Today, the Supreme Court rejected school diversity plans that take account of students’ race in two major public school districts. The decision in cases affecting schools in Louisville, Ky., and Seattle could also "imperil similar plans in hundreds of districts nationwide, and it further restricts how public school systems may attain racial diversity." The opinion was 5-4, but Anthony Kennedy wrote a concurring opinion stating that while he felt the plans violated the equal protection clause as they are, race may be a component of school district plans designed to achieve diversity. He further said that to the extent that Roberts’ opinion can be interpreted to foreclose the use of race in any circumstance, he disagreed with that reasoning.

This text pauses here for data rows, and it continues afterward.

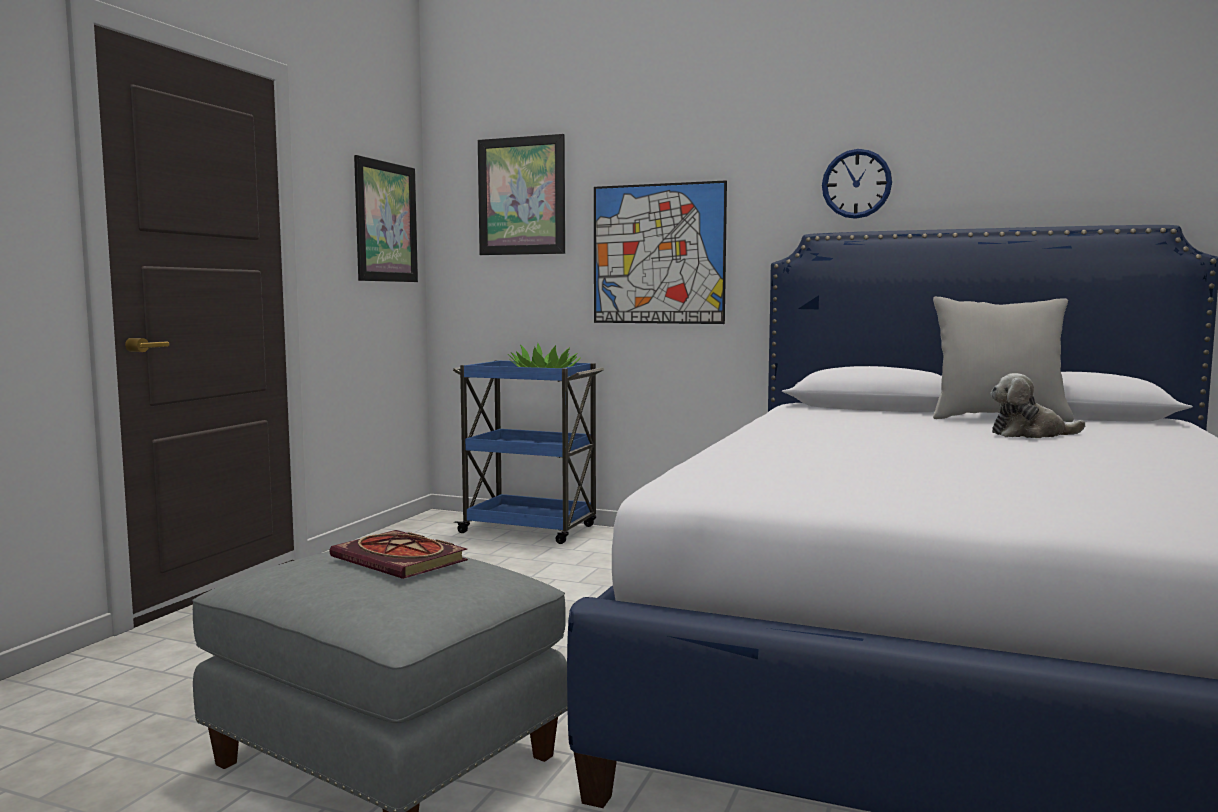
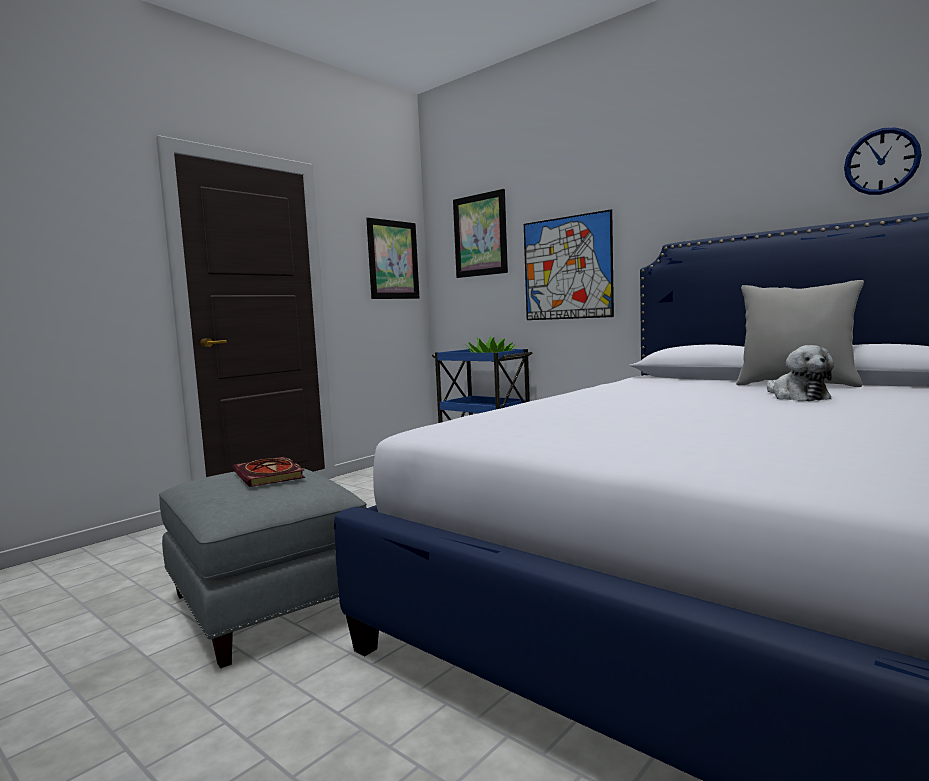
camera: 20 degrees right, 0 degrees up
wall clock [822,149,892,219] -> wall clock moved to [844,127,922,195]
plush toy [990,373,1085,438] -> plush toy turned 120 degrees counterclockwise [767,345,834,401]

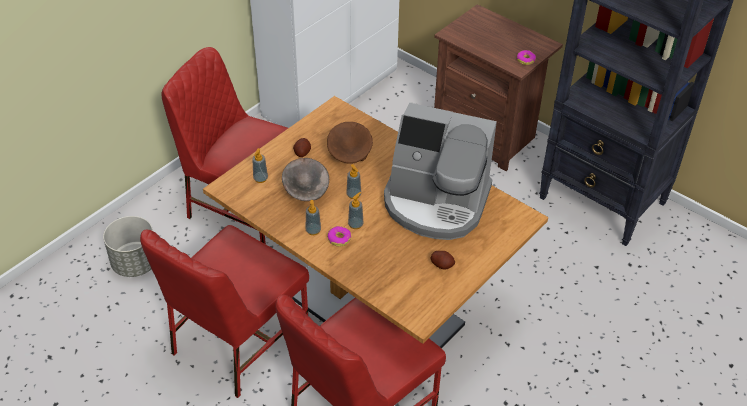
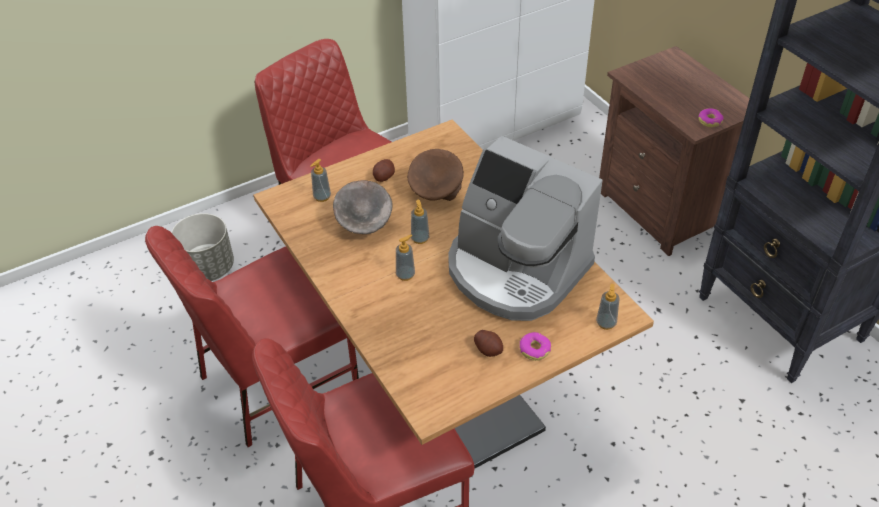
camera: 20 degrees right, 0 degrees up
soap dispenser [306,200,321,235] -> soap dispenser moved to [596,284,619,330]
donut [327,226,351,247] -> donut moved to [519,332,551,361]

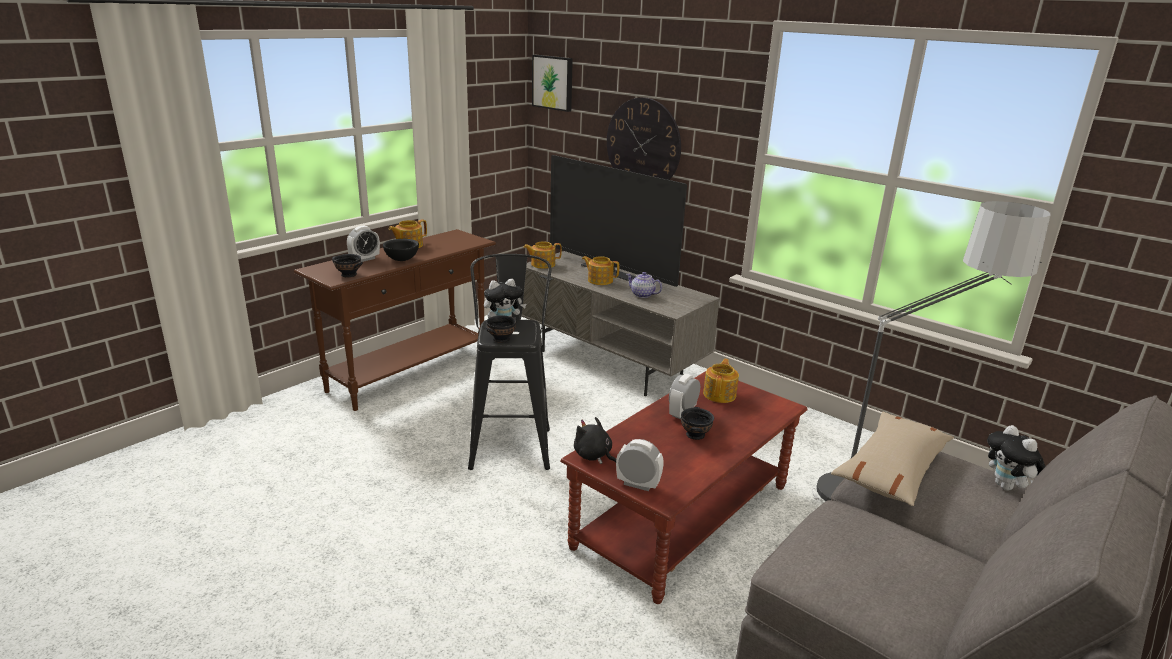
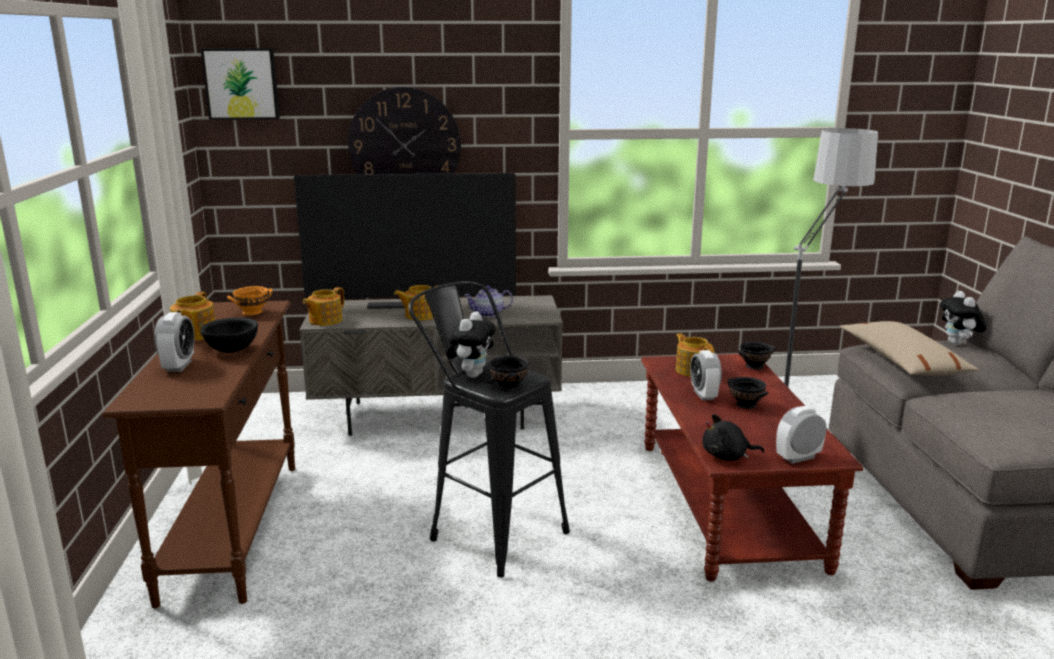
camera: 45 degrees left, 5 degrees down
black bowl [332,254,363,277] -> black bowl moved to [738,342,775,370]
plush toy [987,425,1046,491] -> plush toy turned 60 degrees clockwise [940,291,986,345]
none -> orange bowl [227,286,273,316]

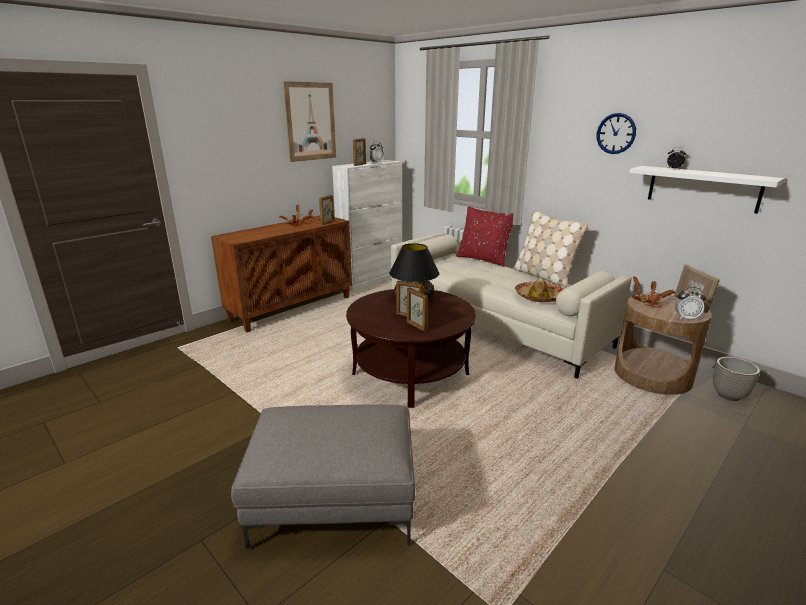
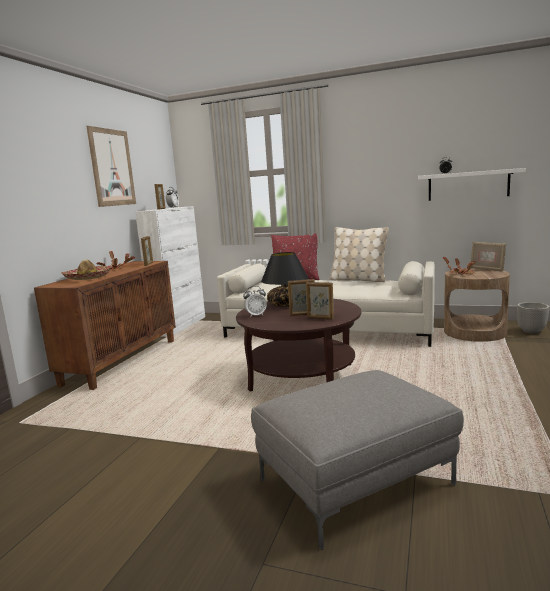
camera: 25 degrees left, 10 degrees down
hat [515,279,563,302] -> hat moved to [61,259,112,280]
wall clock [597,113,636,154] -> none
alarm clock [675,287,706,320] -> alarm clock moved to [243,286,267,316]

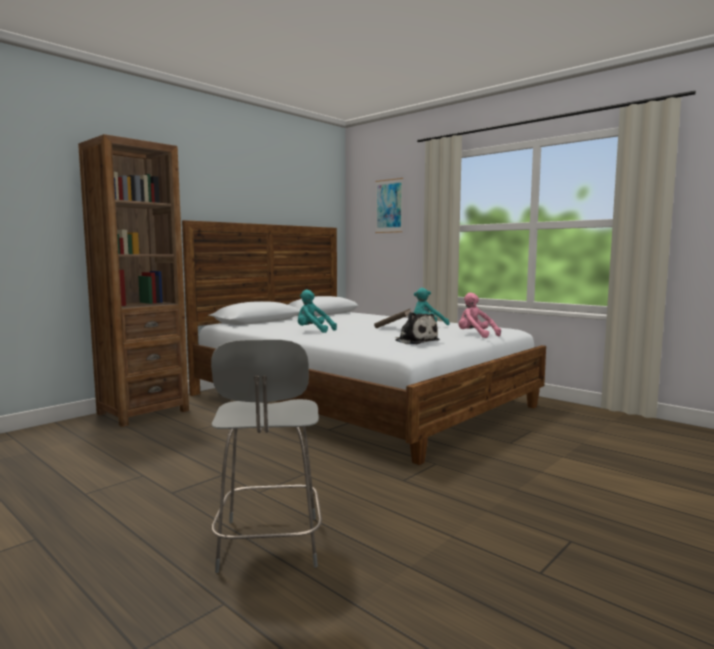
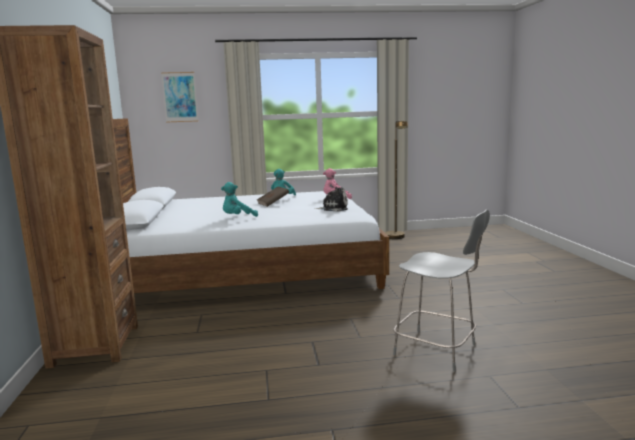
camera: 50 degrees left, 5 degrees up
none -> brown floor lamp [385,121,408,239]

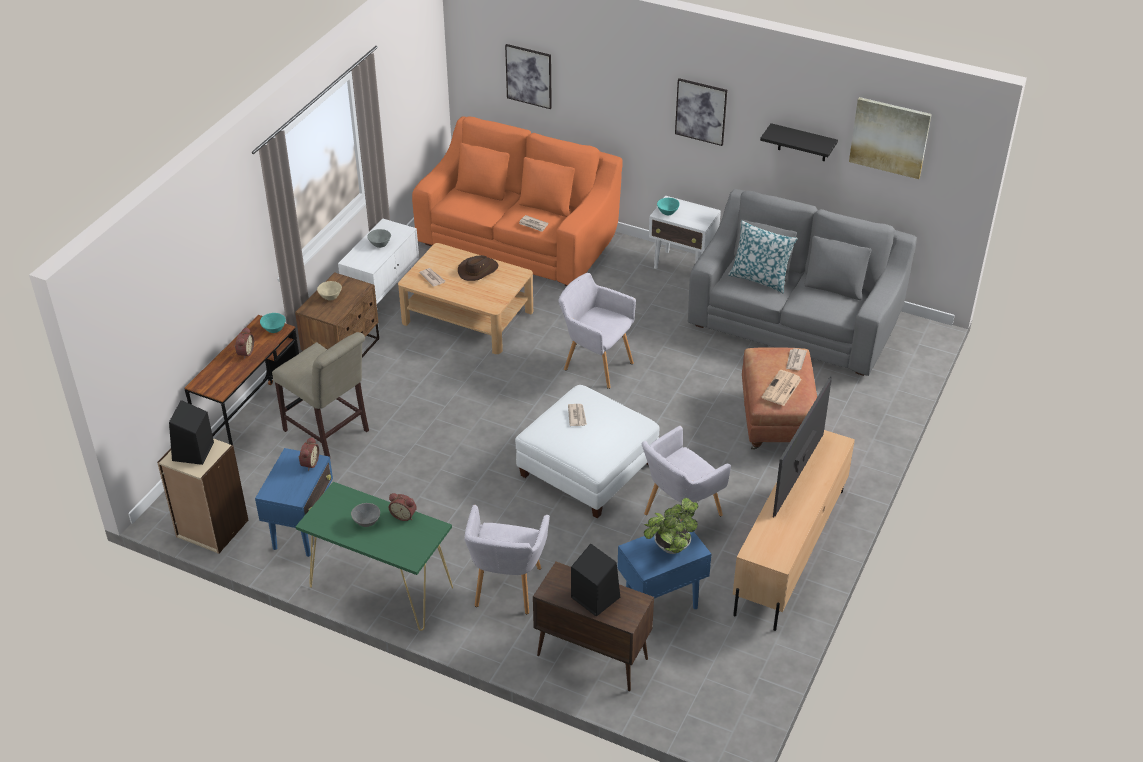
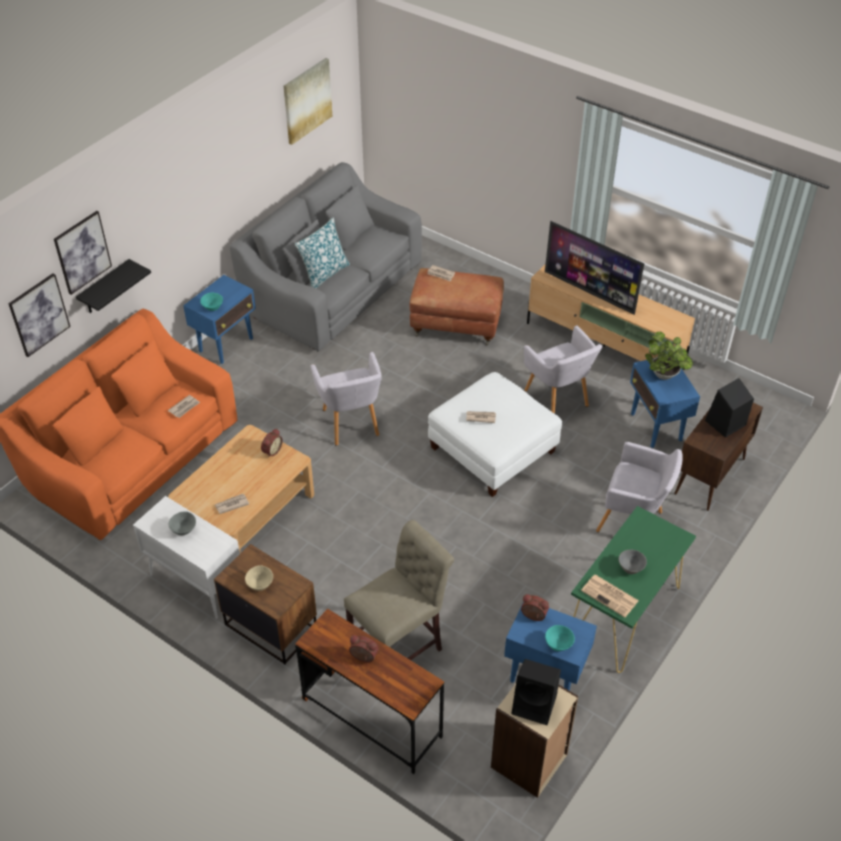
camera: 80 degrees left, 5 degrees up
turquoise bowl [260,313,286,333] -> turquoise bowl moved to [545,625,575,651]
alarm clock [389,493,417,521] -> alarm clock moved to [261,429,283,458]
brown hat [458,255,498,281] -> none
grey armchair [558,273,636,389] -> grey armchair turned 60 degrees counterclockwise [311,352,382,446]
white side table [649,196,721,269] -> blue side table [183,275,256,364]
picture [675,78,727,146] -> picture moved to [54,211,112,295]
black shelf [760,123,838,161] -> black shelf moved to [76,259,151,313]
newspaper [762,370,802,406] -> newspaper moved to [581,574,639,617]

In the case involving a mentally ill killer in Texas, the court ruled 5-4 to block his execution. The man's lawyers argued that he suffers from a severe documented illness that is the source of his delusions and cannot comprehend that he is being put to death for the crime he committed. "This argument, we hold, should have been considered," said Justice Anthony Kennedy, who wrote the majority opinion.
In a third case, the Court further eroded antitrust protections by abandoning a 96-year-old ban on manufacturers and retailers setting price floors for products. In a 5-4 decision, the court said that agreements on minimum prices are legal if they promote competition and future accusations of minimum pricing pacts will be evaluated case by case. The Supreme Court declared in 1911 that minimum pricing agreements violate federal antitrust law.